§ Directions for this task: Rewrite every line of the items below, changing "common name" to "vernacular name" each time it occurs and leaving everything else unchanged.

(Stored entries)
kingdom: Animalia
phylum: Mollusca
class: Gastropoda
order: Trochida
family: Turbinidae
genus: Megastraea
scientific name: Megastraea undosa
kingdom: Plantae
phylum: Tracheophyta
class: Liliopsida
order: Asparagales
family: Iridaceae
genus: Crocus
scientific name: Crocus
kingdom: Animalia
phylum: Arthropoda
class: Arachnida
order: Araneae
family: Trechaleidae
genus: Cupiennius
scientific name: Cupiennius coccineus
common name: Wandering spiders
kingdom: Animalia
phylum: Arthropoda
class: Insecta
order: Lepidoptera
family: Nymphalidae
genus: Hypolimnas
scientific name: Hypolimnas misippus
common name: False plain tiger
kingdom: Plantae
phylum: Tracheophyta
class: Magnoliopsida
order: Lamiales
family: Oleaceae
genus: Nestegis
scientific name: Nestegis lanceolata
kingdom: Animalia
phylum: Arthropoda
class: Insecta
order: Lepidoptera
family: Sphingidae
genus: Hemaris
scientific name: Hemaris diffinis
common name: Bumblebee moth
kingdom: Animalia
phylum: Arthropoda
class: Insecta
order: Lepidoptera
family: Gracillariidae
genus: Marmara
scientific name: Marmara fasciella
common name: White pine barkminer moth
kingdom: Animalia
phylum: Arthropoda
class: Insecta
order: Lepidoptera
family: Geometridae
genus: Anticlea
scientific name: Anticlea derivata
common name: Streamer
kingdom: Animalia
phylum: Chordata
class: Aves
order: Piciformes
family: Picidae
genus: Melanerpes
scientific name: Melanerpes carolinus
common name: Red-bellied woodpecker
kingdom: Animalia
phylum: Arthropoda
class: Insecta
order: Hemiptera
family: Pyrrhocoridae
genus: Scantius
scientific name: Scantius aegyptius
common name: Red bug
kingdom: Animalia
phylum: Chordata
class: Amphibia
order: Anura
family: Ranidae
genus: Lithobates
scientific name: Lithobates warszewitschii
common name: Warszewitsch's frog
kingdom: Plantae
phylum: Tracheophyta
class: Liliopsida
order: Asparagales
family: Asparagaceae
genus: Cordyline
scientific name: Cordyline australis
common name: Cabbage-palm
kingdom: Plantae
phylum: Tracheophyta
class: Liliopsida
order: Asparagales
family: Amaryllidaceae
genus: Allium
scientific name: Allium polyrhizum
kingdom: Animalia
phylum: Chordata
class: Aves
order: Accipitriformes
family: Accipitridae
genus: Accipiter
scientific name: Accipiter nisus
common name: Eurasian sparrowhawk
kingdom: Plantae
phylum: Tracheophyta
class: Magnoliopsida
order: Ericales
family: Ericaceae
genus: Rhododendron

§ The solution:
kingdom: Animalia
phylum: Mollusca
class: Gastropoda
order: Trochida
family: Turbinidae
genus: Megastraea
scientific name: Megastraea undosa
kingdom: Plantae
phylum: Tracheophyta
class: Liliopsida
order: Asparagales
family: Iridaceae
genus: Crocus
scientific name: Crocus
kingdom: Animalia
phylum: Arthropoda
class: Arachnida
order: Araneae
family: Trechaleidae
genus: Cupiennius
scientific name: Cupiennius coccineus
vernacular name: Wandering spiders
kingdom: Animalia
phylum: Arthropoda
class: Insecta
order: Lepidoptera
family: Nymphalidae
genus: Hypolimnas
scientific name: Hypolimnas misippus
vernacular name: False plain tiger
kingdom: Plantae
phylum: Tracheophyta
class: Magnoliopsida
order: Lamiales
family: Oleaceae
genus: Nestegis
scientific name: Nestegis lanceolata
kingdom: Animalia
phylum: Arthropoda
class: Insecta
order: Lepidoptera
family: Sphingidae
genus: Hemaris
scientific name: Hemaris diffinis
vernacular name: Bumblebee moth
kingdom: Animalia
phylum: Arthropoda
class: Insecta
order: Lepidoptera
family: Gracillariidae
genus: Marmara
scientific name: Marmara fasciella
vernacular name: White pine barkminer moth
kingdom: Animalia
phylum: Arthropoda
class: Insecta
order: Lepidoptera
family: Geometridae
genus: Anticlea
scientific name: Anticlea derivata
vernacular name: Streamer
kingdom: Animalia
phylum: Chordata
class: Aves
order: Piciformes
family: Picidae
genus: Melanerpes
scientific name: Melanerpes carolinus
vernacular name: Red-bellied woodpecker
kingdom: Animalia
phylum: Arthropoda
class: Insecta
order: Hemiptera
family: Pyrrhocoridae
genus: Scantius
scientific name: Scantius aegyptius
vernacular name: Red bug
kingdom: Animalia
phylum: Chordata
class: Amphibia
order: Anura
family: Ranidae
genus: Lithobates
scientific name: Lithobates warszewitschii
vernacular name: Warszewitsch's frog
kingdom: Plantae
phylum: Tracheophyta
class: Liliopsida
order: Asparagales
family: Asparagaceae
genus: Cordyline
scientific name: Cordyline australis
vernacular name: Cabbage-palm
kingdom: Plantae
phylum: Tracheophyta
class: Liliopsida
order: Asparagales
family: Amaryllidaceae
genus: Allium
scientific name: Allium polyrhizum
kingdom: Animalia
phylum: Chordata
class: Aves
order: Accipitriformes
family: Accipitridae
genus: Accipiter
scientific name: Accipiter nisus
vernacular name: Eurasian sparrowhawk
kingdom: Plantae
phylum: Tracheophyta
class: Magnoliopsida
order: Ericales
family: Ericaceae
genus: Rhododendron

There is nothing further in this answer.